EXTRACTED TEXT:
──────────────────────────────
[openbox] shrinking all the windows when connecting via VNC ?

Marco Molteni molter at tin.it
Wed Jan 25 13:06:43 EST 2006


On Tue, 24 Jan 2006 17:38:54 +0100 (CET)
Mikael Magnusson <mangosoft at comhem.se> wrote:

> On Tue, 24 Jan 2006, Marco Molteni wrote:
> 
> > I have remotehost with a screen resolution of say 2000x1000, on that
> > host instead of vncserver I use x11vnc, which allows me to share the
> > same physical view (like running vncserver on windows), and I
> > connect to it from localhost, which has a screen resolution of say
> > 1500x500.
> >
> > What I do now is to resize by hand the various windows, so to see
> > them all inside the vncviewer window, which I keep maximized and
> > undecorated (via devilspie).
> >
> > Is there a trick to resize all my windows (or the desktop)
> > automatically, instead of forcing me to do it by hand? wmctrl? Any
> > hint?
> 
> You can run xrandr on the big display to set a smaller res, if it
> supports  the RANDR extension. This usually crashes vnc
> clients/servers (at least  when i tried it :) but you can always
> restart them afterwards. vncviewer  for windows supports downscaling
> the display locally too, but maybe that's  not preferable.
──────────────────────────────
MATERIAL SHOWN:
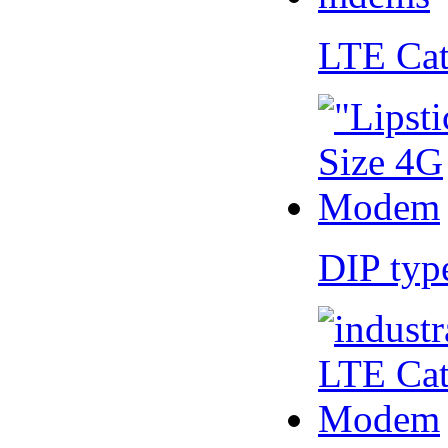
LTE Ca
DIP ty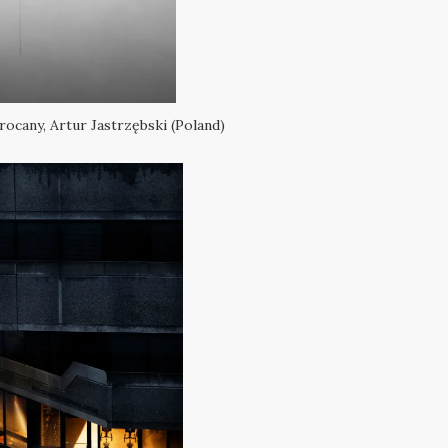
ocany, Artur Jastrzębski (Poland)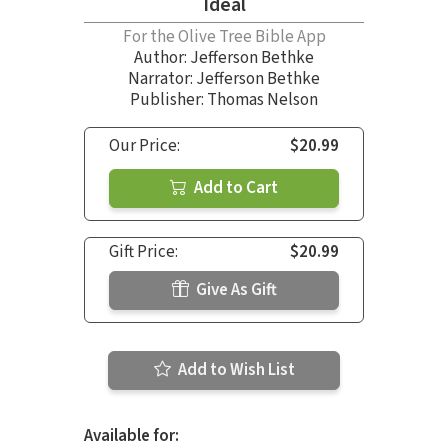
Ideal
For the Olive Tree Bible App
Author:
Jefferson Bethke
Narrator:
Jefferson Bethke
Publisher: Thomas Nelson
Our Price:
$20.99
Add to Cart
Gift Price:
$20.99
Give As Gift
Add to Wish List
Available for: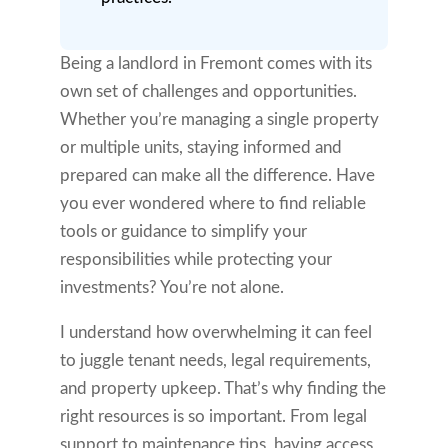
Being a landlord in Fremont comes with its
own set of challenges and opportunities.
Whether you’re managing a single property
or multiple units, staying informed and
prepared can make all the difference. Have
you ever wondered where to find reliable
tools or guidance to simplify your
responsibilities while protecting your
investments? You’re not alone.
I understand how overwhelming it can feel
to juggle tenant needs, legal requirements,
and property upkeep. That’s why finding the
right resources is so important. From legal
support to maintenance tips, having access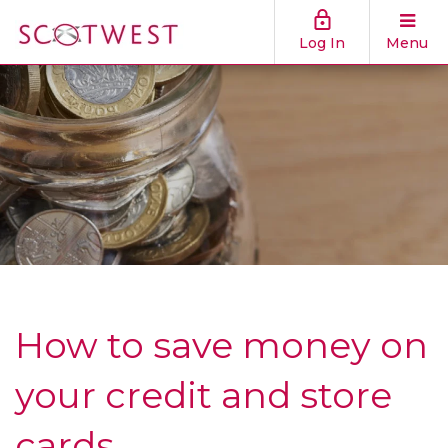
Log In
Menu
How to save money on
your credit and store
cards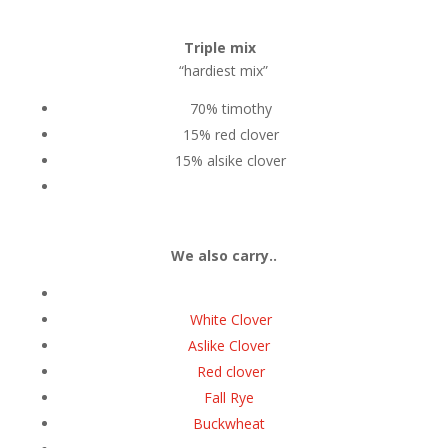
Triple mix
“hardiest mix”
70% timothy
15% red clover
15% alsike clover
We also carry..
White Clover
Aslike Clover
Red clover
Fall Rye
Buckwheat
──────────────────────────────
EXERCISES:
**a)** Answer these from the VNC mailing-list post, one line each:
(i) What does Marco Molteni run on the remote host instead of vncserver?
(ii) What keeps the maximized vncviewer window undecorated?
(iii) What does Mikael Magnusson suggest running on the big display to set a smaller resolution?
**b)** In the VNC mailing-list post, reproduce the stretch from "Mikael Magnusson <mangosoft" through "undecorated (via devilspie).".

ACTIVITY ANSWERS:
**a)**
(i) x11vnc
(ii) devilspie
(iii) xrandr

**b)**
Mikael Magnusson <mangosoft at comhem.se> wrote:

> On Tue, 24 Jan 2006, Marco Molteni wrote:
> 
> > I have remotehost with a screen resolution of say 2000x1000, on that
> > host instead of vncserver I use x11vnc, which allows me to share the
> > same physical view (like running vncserver on windows), and I
> > connect to it from localhost, which has a screen resolution of say
> > 1500x500.
> >
> > What I do now is to resize by hand the various windows, so to see
> > them all inside the vncviewer window, which I keep maximized and
> > undecorated (via devilspie).